## FRAGMENTO DE LA FUENTE
---+---
Buena parte de la ciencia que quiere convertirse en filosofía y en ética, que surge de la fragmentación del saber que hace tabla rasa de nuestra tradición cultural, puesta en el plano de la política, de la economía, tiene como resultado una sociedad simplemente brutal, radicalmente inhumana. Incluso cuando exaltan la cooperación lo hacen en términos de un hormiguero. Detrás de todos estos extraños planteamientos existe una obsesión innecesaria por negar a Dios desde el punto de vista científico. Venga o no al caso, en la mayoría de declaraciones de estas formas de pensar aparece siempre una descalificación a lo que llaman Creacionismo, a la existencia de un ser Creador y, añado, personal.
---+---
## MATERIAL
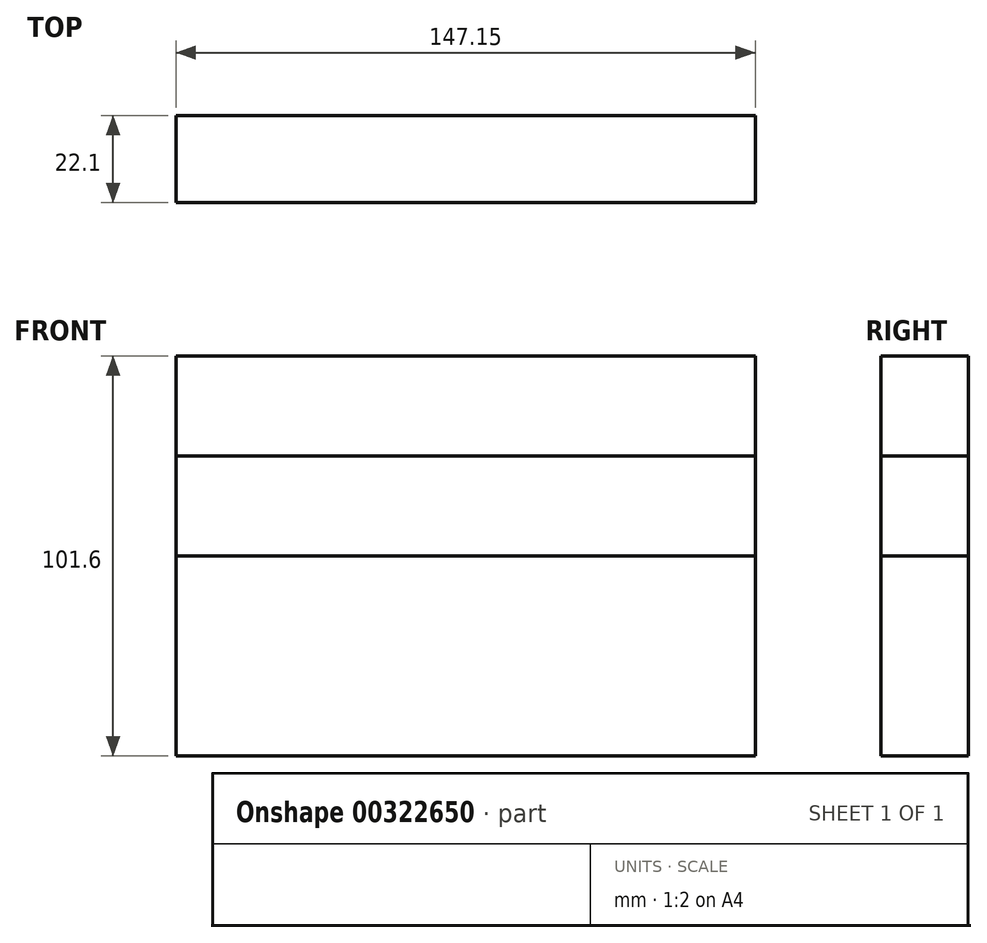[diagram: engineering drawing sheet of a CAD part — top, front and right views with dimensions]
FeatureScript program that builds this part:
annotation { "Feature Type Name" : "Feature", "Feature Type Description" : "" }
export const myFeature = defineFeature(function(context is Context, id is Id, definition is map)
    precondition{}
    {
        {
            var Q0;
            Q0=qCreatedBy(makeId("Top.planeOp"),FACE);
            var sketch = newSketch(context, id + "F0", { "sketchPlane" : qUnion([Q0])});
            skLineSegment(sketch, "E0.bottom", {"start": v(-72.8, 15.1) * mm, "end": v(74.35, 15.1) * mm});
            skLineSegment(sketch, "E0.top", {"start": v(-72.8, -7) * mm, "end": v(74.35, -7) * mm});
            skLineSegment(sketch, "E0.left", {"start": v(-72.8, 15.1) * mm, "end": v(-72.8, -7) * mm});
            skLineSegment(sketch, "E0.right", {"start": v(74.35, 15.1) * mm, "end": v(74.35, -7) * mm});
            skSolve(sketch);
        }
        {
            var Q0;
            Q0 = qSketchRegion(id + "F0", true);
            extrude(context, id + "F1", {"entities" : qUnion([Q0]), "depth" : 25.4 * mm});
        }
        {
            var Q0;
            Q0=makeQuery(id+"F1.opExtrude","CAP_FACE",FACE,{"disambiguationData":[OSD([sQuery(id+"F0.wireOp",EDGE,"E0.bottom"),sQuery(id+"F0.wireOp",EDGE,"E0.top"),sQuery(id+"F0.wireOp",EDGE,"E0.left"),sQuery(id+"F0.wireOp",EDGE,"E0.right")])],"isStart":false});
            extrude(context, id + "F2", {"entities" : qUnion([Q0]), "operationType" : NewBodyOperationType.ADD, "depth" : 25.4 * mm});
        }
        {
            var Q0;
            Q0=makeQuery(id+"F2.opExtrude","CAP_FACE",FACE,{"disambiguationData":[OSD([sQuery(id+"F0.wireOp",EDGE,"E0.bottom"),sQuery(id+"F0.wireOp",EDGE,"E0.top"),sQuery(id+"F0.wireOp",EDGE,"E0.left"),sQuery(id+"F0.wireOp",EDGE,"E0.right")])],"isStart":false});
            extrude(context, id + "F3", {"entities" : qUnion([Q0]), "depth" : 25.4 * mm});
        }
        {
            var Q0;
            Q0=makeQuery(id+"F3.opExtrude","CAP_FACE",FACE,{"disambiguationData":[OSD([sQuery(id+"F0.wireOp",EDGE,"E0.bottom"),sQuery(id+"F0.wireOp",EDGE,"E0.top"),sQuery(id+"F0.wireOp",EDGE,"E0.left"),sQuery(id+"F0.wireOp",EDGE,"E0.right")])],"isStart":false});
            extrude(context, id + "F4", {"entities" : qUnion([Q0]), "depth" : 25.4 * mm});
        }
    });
---+---
## ENUNCIADO
Según el fragmento de la fuente, ¿qué obsesión hay detrás de los planteamientos que critica?

## TAREA RESUELTA
Una obsesión innecesaria por negar a Dios desde el punto de vista científico.